● **Problem statement**:
Can you duplicate every one of the rows below, character for character, without altering anything?

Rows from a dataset

════════════════════

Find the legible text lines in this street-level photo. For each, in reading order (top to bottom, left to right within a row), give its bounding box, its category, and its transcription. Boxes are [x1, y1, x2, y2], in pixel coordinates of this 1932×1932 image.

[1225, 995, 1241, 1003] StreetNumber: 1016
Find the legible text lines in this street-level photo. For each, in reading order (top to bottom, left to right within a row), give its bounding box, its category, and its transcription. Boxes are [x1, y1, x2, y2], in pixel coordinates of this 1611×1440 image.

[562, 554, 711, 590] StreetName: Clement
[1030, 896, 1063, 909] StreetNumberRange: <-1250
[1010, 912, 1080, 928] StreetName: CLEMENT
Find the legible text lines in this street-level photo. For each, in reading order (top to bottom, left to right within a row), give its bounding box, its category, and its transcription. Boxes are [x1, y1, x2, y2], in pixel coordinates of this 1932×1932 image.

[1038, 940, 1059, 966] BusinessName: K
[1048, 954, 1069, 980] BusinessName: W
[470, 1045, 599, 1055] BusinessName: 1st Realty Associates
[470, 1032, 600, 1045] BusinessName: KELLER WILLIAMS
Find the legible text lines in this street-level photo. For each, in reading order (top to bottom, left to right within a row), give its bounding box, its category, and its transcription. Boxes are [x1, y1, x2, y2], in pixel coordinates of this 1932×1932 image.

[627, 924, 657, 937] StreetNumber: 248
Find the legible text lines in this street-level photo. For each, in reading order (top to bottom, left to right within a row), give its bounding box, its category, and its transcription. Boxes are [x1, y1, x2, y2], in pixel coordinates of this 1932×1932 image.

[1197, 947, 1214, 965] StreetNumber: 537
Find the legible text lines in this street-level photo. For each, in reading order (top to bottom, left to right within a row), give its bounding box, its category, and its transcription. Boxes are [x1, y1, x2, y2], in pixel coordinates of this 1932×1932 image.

════════════════════

● **Solution to this exercise**:
Find the legible text lines in this street-level photo. For each, in reading order (top to bottom, left to right within a row), give its bounding box, its category, and its transcription. Boxes are [x1, y1, x2, y2], in pixel coordinates of this 1932×1932 image.

[1225, 995, 1241, 1003] StreetNumber: 1016
Find the legible text lines in this street-level photo. For each, in reading order (top to bottom, left to right within a row), give its bounding box, its category, and its transcription. Boxes are [x1, y1, x2, y2], in pixel coordinates of this 1611×1440 image.

[562, 554, 711, 590] StreetName: Clement
[1030, 896, 1063, 909] StreetNumberRange: <-1250
[1010, 912, 1080, 928] StreetName: CLEMENT
Find the legible text lines in this street-level photo. For each, in reading order (top to bottom, left to right within a row), give its bounding box, its category, and its transcription. Boxes are [x1, y1, x2, y2], in pixel coordinates of this 1932×1932 image.

[1038, 940, 1059, 966] BusinessName: K
[1048, 954, 1069, 980] BusinessName: W
[470, 1045, 599, 1055] BusinessName: 1st Realty Associates
[470, 1032, 600, 1045] BusinessName: KELLER WILLIAMS
Find the legible text lines in this street-level photo. For each, in reading order (top to bottom, left to right within a row), give its bounding box, its category, and its transcription. Boxes are [x1, y1, x2, y2], in pixel coordinates of this 1932×1932 image.

[627, 924, 657, 937] StreetNumber: 248
Find the legible text lines in this street-level photo. For each, in reading order (top to bottom, left to right within a row), give its bounding box, its category, and its transcription. Boxes are [x1, y1, x2, y2], in pixel coordinates of this 1932×1932 image.

[1197, 947, 1214, 965] StreetNumber: 537
Find the legible text lines in this street-level photo. For each, in reading order (top to bottom, left to right within a row), give its bounding box, its category, and its transcription. Boxes are [x1, y1, x2, y2], in pixel coordinates of this 1932×1932 image.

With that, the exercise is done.